# Anyone else excited about Has Bean's new Bolivian



## fatboyslim (Sep 29, 2011)

Judging by how excited Steve is by this coffee, I can't wait to try it.

Literally counting down the days till Has Bean open up again!

Anyone get this in IMM or last years crop?

http://www.hasbean.co.uk/products/Bolivia-Finca-Machacamarca-de-Berengula-2012.html


----------



## lookseehear (Jul 16, 2010)

I had it last year and enjoyed it. Wasn't blown away but I've struggled with lightish roasts in my espresso machine and didn't have a recent grinder for brewed. I'm definitely going to order a couple of bags and hope for better this time 

Sent from my Touchpad using Tapatalk


----------



## rodabod (Dec 4, 2011)

I had some. It was very good, but didn't stand out above the rest of the better beans that they have for sale.


----------



## bobbytoad (Aug 12, 2011)

didn't see what the fuss was in 2011 will try the new batch and see if there are any revelations price is still the same


----------



## rodabod (Dec 4, 2011)

I think people get excited because of what they've read on the seller's website. That's partly why I bought it. I'm not saying it's not good in any way; it's a very good coffee, but so are lots of others.


----------



## garydyke1 (Mar 9, 2011)

This as brewed coffee is about as close to perfection as I have tried, as espresso I have struggled with it


----------



## rodabod (Dec 4, 2011)

Ah, now that's interesting, going back to the general Has Bean discussion. Did you find the roast too light, or was it something else?


----------
========
Return the passage of the Bolivian coffee thread above starting at "Judging by how" and ending at "(Jul 16, 2010)", copied word for word.
========
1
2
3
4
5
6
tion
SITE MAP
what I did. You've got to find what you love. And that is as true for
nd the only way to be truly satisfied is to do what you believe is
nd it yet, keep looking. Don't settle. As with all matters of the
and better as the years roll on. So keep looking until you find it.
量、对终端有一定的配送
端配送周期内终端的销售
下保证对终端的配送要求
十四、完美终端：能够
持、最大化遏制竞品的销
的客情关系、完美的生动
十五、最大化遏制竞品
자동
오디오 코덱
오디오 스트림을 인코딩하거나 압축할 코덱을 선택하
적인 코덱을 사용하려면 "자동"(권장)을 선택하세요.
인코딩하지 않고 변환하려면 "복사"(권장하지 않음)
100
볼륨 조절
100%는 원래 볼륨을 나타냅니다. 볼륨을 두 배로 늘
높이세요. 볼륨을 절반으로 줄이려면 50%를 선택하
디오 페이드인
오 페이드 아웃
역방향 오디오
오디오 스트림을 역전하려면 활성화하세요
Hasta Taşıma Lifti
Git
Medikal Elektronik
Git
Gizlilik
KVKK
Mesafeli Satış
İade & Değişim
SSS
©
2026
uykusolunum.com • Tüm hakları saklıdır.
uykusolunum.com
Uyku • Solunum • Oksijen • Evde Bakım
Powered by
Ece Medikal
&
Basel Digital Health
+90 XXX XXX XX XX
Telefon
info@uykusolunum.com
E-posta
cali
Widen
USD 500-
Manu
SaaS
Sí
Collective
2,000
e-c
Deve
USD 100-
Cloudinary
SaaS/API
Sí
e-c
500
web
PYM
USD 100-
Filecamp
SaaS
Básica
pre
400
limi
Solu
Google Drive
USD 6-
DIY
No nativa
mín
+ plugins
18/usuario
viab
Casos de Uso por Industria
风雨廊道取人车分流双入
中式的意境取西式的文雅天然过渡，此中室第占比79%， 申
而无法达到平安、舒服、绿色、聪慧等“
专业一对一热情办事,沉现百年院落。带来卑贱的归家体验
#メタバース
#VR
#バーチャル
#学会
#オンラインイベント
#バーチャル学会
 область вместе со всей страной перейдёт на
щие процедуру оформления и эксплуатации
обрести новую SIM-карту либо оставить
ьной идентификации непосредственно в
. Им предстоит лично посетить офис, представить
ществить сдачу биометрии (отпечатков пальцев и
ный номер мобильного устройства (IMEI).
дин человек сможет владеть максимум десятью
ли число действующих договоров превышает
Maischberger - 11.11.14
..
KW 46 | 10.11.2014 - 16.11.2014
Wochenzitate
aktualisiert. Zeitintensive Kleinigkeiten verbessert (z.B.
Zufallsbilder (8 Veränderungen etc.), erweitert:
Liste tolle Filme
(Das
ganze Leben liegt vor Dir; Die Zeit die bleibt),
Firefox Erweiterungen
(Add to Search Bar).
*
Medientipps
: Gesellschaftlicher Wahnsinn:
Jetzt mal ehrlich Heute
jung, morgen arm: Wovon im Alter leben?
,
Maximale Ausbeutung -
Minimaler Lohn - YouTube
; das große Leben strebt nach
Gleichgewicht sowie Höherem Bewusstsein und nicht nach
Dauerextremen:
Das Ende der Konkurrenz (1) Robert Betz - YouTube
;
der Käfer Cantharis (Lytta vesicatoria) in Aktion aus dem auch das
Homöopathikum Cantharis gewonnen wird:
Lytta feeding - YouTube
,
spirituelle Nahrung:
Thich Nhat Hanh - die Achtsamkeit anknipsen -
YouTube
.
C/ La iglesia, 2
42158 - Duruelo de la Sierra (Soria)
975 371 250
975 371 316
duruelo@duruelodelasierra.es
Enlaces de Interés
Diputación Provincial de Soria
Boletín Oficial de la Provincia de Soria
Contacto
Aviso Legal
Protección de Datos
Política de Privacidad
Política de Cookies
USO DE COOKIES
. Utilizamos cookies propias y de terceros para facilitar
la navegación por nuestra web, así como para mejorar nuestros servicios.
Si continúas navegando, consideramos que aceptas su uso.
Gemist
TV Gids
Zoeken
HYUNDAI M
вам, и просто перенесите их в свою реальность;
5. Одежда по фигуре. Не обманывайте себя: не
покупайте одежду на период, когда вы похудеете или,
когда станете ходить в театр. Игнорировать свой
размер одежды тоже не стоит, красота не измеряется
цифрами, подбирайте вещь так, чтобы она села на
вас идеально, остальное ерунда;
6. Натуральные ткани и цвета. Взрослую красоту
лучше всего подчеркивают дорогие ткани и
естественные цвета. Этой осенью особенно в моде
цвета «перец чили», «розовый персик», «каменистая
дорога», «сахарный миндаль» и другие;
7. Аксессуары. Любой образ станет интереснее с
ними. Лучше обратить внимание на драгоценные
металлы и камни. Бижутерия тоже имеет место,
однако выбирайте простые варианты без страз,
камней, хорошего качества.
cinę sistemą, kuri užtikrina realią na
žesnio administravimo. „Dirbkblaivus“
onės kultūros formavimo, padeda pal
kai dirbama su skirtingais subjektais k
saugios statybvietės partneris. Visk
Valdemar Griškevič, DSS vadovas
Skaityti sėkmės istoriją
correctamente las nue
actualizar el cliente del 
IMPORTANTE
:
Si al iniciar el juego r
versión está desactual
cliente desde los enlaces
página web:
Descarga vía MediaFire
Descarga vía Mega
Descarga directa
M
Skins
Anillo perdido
========
_Final answer_
Judging by how excited Steve is by this coffee, I can't wait to try it.

Literally counting down the days till Has Bean open up again!

Anyone get this in IMM or last years crop?

http://www.hasbean.co.uk/products/Bolivia-Finca-Machacamarca-de-Berengula-2012.html


----------



## lookseehear (Jul 16, 2010)